VOTRE TÂCHE =>
Selon le texte fourni, à quel âge Elfatih est-il devenu ingénieur au Soudan ?

+++ TEXTE FOURNI +++

Un parcours accéléré dans tous les domaines

Au bout de 2 ou 3 semaines, il accède à la « Bulle » pour entamer les démarches administratives. Un hébergement en Cada lui est proposé dans la ville de Belfort. Il accepte, une nouvelle vie s’offre alors à lui. Tout s’enchaîne rapidement : emménagement au Cada, passage à la préfecture, Ofpra. Quatre mois après son arrivée, en octobre 2017, il est reconnu réfugié et signe son contrat d’intégration républicaine deux mois plus tard.

Tout s’enchaîne très vite également en matière d’apprentissage du français. Alors même qu’il n’a nulle part où dormir à la Chapelle, Elfatih accepte l’invitation de bénévoles à participer à des cours de français. A son arrivée à Belfort, il continue à l’aide d’une tablette :

“ J’ai commencé par moi-même, parce que j’avais le temps, pendant 3 / 4 mois, comme le Cada ne proposait pas de cours, j’aimais bien faire ça. Quand je me levais à 8 heures, j’avais des cours de français sur youtube, avec mon cahier… j’ai commencé comme ça.”

Une fois reconnu réfugié, il est dispensé de formation linguistique dans le cadre de l’Ofii, mais cumule plusieurs autres formations. Dès novembre 2018, il passe avec succès le DELF B1.

 

Une proactivité à toute épreuve

Volontaire et déterminé, Elfatih, du haut de ses 25 ans, veut travailler ou suivre une formation. Il faut dire qu’il a déjà plusieurs années d’expérience derrière lui. Cet enfant précoce qui a passé le bac à 16 ans au Soudan y est devenu ingénieur à l’âge de 21 ans, coordonnant rapidement plusieurs lignes de production. Il ne peut donc se satisfaire d’être inactif.

Conseillé par la mission locale, il se rapproche alors du bureau de la jeunesse de la ville et devient bénévole au sein d’une maison de retraite. Sa joie de vivre et son engagement font leur effet sur la responsable de l’animation, qui lui propose alors un volontariat en service civique. Il accepte, met tout son cœur dans l’organisation d’événements et de sorties. Il devient le chouchou d’une résidente. Un vrai lien d’amitié se crée avec ses collègues de la maison de retraite, avec lesquelles il est toujours en contact. Le racisme, Elfatih ne l’a pas ressenti là-bas, ni ailleurs en France :

“ J’ai jamais ressenti qu’il y avait un truc contre moi, jamais. J’entends ça dehors, mais c’est pas dans mon expérience. Tout le monde que j’ai rencontré est sympa.”

+++ ENTRÉES +++

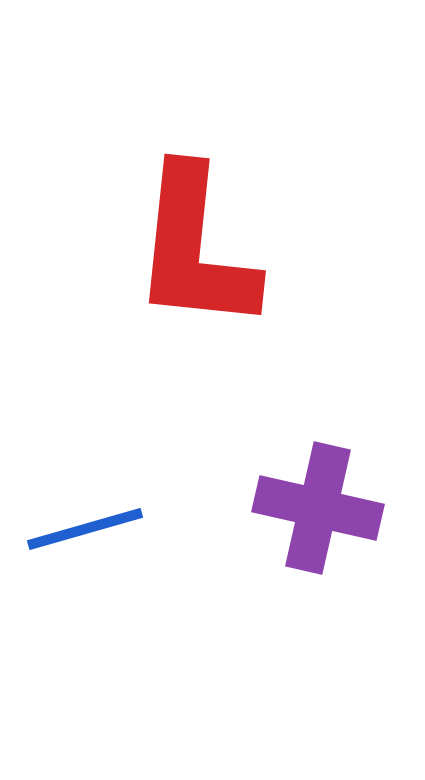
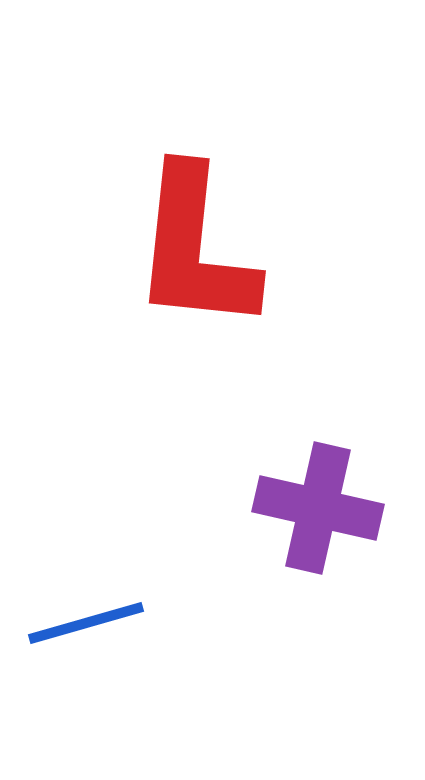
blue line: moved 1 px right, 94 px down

+++
+++ ENTRÉES +++

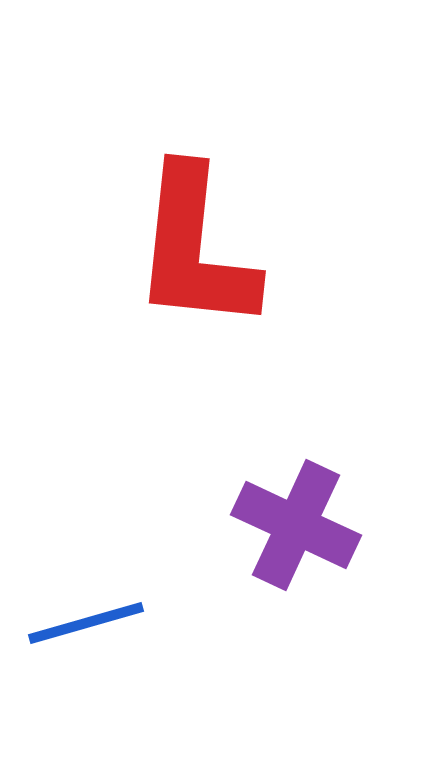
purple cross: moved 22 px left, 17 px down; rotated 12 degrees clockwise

+++
+++ ENTRÉES +++

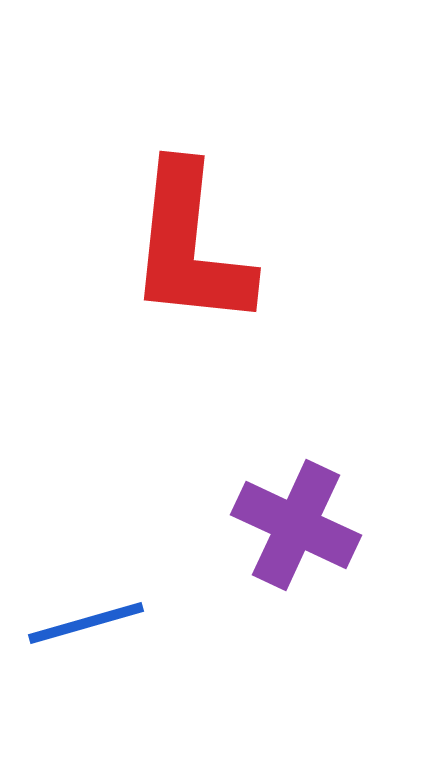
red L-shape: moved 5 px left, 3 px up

+++

RÉPONSE CI-DESSOUS =>
À l'âge de 21 ans.